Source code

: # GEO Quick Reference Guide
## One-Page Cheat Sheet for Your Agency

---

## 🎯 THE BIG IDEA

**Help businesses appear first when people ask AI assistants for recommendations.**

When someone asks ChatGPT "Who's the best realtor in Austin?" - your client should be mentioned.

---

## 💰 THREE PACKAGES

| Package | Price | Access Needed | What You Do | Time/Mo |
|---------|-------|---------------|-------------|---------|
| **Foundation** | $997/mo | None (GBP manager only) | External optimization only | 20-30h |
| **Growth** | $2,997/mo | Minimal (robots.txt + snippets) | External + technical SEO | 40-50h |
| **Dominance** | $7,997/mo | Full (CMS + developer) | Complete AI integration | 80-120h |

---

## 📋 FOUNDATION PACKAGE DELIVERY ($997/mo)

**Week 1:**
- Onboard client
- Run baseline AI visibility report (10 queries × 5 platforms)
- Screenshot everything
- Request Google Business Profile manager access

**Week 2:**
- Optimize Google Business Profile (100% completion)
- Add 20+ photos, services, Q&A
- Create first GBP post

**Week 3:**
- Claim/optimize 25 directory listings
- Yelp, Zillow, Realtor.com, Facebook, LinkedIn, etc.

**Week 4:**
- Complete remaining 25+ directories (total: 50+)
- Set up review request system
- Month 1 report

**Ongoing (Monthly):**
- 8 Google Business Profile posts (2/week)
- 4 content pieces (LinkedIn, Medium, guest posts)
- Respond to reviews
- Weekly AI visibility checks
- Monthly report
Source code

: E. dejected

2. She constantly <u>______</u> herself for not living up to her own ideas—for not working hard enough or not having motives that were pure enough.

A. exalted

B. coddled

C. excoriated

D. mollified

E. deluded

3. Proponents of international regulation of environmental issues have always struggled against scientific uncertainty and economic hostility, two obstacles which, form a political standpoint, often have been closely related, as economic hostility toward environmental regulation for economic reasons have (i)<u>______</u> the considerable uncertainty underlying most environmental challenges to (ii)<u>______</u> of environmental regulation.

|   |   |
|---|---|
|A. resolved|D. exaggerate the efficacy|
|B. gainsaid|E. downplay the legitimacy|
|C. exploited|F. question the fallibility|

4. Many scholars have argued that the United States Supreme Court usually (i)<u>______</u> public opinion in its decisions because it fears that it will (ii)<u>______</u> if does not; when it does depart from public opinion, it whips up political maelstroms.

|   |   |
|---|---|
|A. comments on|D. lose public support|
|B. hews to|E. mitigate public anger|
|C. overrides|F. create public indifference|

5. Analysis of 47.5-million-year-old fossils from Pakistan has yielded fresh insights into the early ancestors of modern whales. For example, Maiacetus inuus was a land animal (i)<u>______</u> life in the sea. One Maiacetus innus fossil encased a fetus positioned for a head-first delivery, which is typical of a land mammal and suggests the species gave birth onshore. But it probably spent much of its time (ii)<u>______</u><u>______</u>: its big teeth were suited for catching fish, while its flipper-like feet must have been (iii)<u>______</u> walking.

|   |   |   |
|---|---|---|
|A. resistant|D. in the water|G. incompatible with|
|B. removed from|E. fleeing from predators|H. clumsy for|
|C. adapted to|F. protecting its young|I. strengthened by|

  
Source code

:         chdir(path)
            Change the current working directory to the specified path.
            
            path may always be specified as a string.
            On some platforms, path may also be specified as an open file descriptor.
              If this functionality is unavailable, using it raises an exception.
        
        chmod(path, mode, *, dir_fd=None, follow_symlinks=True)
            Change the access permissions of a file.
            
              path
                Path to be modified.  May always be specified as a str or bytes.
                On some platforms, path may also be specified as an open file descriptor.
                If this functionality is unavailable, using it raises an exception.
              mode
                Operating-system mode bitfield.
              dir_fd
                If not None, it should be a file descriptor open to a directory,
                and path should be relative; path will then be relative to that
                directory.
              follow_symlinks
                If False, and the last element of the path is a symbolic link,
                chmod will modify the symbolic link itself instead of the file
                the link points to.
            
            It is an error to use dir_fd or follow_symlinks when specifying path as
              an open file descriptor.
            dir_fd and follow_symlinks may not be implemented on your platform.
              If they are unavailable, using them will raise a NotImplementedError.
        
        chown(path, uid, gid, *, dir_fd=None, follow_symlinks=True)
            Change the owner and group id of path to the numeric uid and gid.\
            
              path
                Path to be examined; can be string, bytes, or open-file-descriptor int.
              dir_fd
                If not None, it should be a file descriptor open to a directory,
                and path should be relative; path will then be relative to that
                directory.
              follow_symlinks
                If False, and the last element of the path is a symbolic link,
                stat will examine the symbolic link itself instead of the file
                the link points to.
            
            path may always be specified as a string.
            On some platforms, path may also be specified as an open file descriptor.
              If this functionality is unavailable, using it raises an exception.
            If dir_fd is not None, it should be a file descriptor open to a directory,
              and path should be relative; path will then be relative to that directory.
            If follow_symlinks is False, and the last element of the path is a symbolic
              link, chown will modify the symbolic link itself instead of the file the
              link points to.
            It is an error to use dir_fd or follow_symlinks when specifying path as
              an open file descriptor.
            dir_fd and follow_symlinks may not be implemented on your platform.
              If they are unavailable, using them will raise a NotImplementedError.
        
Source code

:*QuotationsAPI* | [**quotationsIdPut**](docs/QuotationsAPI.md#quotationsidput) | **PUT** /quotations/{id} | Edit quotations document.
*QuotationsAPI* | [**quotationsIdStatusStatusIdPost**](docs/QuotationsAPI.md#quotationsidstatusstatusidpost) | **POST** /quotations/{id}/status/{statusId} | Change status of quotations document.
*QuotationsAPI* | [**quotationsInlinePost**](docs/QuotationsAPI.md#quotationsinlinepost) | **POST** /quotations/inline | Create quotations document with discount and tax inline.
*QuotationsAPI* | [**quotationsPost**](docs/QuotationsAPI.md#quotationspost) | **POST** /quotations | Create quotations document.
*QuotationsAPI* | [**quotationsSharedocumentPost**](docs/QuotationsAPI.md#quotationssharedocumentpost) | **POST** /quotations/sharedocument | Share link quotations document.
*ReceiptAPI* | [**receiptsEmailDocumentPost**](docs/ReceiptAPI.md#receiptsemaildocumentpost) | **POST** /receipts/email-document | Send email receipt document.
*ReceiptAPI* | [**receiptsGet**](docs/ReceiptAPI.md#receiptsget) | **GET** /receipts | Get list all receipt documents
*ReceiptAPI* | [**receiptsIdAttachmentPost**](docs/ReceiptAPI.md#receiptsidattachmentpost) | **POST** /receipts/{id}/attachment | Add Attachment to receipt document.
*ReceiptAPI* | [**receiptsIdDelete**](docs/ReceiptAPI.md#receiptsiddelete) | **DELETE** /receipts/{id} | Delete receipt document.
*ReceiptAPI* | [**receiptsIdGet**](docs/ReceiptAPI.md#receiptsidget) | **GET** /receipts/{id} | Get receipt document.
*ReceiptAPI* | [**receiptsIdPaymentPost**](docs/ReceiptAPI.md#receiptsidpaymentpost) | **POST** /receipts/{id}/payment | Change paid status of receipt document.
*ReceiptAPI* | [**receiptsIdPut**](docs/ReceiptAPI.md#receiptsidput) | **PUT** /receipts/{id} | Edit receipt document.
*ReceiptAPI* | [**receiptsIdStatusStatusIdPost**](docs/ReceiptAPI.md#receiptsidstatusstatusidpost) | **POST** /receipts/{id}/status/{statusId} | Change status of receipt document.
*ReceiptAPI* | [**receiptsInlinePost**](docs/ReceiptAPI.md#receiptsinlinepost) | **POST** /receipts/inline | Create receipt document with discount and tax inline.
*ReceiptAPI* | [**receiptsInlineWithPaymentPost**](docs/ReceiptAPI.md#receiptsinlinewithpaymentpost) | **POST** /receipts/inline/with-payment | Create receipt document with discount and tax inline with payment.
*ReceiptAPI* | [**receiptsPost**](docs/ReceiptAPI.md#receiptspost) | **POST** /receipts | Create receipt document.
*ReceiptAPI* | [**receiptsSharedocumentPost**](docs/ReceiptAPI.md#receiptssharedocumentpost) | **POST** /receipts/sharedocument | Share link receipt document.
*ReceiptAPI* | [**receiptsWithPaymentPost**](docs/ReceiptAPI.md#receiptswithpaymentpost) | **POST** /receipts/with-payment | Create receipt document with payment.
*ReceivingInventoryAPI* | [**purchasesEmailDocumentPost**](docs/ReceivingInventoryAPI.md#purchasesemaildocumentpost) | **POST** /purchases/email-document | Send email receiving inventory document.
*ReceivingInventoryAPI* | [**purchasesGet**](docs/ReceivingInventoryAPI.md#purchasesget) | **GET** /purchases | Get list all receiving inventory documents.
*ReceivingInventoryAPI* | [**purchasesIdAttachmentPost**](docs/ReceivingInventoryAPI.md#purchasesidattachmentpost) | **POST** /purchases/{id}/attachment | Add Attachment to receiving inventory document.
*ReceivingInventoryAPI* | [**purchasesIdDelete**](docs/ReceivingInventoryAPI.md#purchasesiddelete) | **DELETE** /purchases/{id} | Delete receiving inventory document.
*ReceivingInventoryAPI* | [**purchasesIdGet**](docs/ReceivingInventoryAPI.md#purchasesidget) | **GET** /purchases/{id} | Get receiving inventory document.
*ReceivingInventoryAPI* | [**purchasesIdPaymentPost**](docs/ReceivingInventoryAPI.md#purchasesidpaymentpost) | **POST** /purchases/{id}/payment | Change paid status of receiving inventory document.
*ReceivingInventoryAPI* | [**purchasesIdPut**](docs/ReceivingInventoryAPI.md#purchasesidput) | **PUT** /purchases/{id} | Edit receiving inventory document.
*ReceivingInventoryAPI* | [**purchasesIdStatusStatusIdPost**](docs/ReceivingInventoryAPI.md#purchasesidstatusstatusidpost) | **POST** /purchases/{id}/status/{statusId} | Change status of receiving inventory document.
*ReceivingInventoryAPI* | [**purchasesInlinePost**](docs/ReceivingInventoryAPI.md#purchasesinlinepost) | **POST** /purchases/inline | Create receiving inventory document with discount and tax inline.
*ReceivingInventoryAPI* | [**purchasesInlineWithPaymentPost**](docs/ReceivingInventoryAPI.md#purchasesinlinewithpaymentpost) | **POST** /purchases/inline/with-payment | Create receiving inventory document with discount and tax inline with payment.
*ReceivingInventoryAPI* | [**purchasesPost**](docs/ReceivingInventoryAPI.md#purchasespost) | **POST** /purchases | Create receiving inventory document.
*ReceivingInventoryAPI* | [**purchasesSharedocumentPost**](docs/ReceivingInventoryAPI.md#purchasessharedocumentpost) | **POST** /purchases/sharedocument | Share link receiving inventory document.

* [Directions]:
Within the material, count the lines where the word "Complete" appears. The reply is that number and nothing more.

* [Finished task]:
2